_PROBLEM REQUIREMENTS_: Go over the data and keep only the lines that include "wsparcie".

=== Begin Enclosure ===

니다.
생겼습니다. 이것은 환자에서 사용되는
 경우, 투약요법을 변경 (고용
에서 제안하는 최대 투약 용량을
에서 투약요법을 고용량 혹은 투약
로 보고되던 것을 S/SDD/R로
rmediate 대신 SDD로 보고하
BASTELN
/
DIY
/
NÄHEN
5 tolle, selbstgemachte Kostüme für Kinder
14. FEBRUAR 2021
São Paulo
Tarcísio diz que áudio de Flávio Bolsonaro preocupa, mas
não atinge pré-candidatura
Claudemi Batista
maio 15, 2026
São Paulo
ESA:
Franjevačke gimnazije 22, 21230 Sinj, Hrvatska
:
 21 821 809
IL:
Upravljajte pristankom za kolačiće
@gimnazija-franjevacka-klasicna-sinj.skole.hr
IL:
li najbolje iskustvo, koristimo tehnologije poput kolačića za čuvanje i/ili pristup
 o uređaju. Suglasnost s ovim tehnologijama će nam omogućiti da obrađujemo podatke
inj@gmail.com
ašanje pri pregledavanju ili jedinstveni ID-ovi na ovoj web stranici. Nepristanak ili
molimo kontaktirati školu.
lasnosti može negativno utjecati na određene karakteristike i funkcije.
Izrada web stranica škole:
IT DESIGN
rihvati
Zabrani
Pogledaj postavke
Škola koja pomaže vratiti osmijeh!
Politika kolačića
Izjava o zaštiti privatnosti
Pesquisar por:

=== End Enclosure ===
=== Begin Enclosure ===

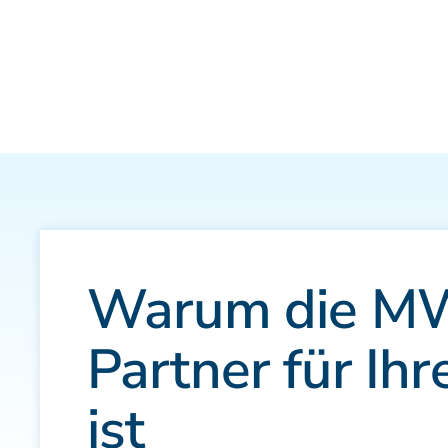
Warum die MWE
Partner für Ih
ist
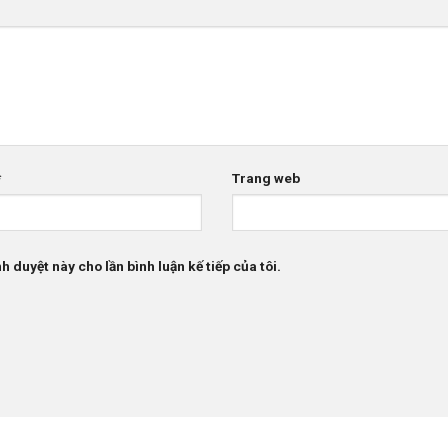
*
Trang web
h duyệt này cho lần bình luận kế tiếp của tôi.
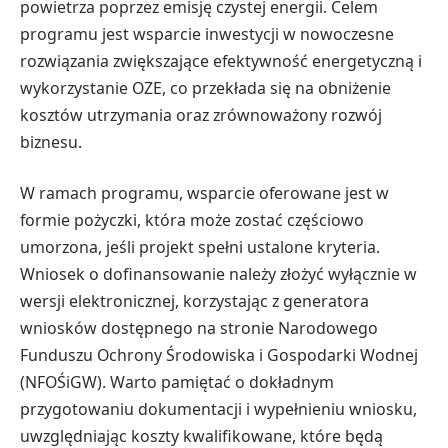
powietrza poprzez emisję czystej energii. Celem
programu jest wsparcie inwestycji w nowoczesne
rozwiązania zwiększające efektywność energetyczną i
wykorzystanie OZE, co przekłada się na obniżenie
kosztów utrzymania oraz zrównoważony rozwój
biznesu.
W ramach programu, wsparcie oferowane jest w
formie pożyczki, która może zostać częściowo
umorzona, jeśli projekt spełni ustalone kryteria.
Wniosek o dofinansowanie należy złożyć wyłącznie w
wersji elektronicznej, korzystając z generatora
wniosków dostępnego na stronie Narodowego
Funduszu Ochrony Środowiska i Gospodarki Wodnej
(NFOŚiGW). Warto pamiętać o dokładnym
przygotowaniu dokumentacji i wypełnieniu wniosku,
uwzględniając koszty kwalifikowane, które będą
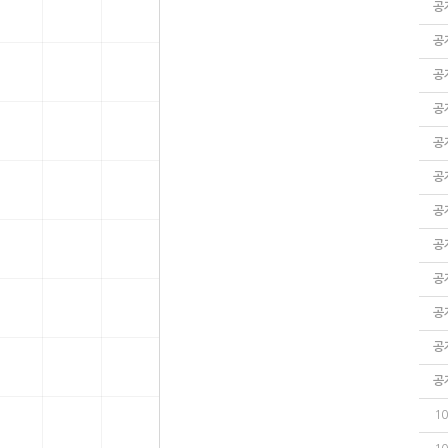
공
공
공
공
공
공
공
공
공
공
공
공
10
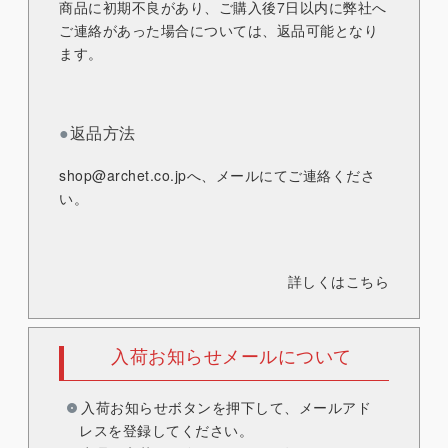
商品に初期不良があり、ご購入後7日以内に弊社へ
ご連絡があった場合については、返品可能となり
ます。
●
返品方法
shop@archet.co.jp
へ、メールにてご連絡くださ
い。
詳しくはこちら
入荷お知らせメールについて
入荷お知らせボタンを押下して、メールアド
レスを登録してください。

=== End Enclosure ===
=== Begin Enclosure ===

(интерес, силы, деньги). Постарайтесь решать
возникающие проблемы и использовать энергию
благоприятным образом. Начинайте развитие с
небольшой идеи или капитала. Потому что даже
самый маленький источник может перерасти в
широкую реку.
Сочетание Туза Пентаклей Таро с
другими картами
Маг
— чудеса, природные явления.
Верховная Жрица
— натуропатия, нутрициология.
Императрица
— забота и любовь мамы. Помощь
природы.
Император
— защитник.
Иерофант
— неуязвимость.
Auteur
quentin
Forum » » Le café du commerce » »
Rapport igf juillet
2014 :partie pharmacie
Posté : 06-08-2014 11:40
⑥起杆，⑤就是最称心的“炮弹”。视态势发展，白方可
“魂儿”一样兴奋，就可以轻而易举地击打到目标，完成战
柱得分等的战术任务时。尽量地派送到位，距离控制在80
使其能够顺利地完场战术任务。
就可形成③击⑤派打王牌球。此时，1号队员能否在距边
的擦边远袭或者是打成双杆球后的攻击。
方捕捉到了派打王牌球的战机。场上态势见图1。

=== End Enclosure ===

_EXERCISE ANSWER_:
programu jest wsparcie inwestycji w nowoczesne
W ramach programu, wsparcie oferowane jest w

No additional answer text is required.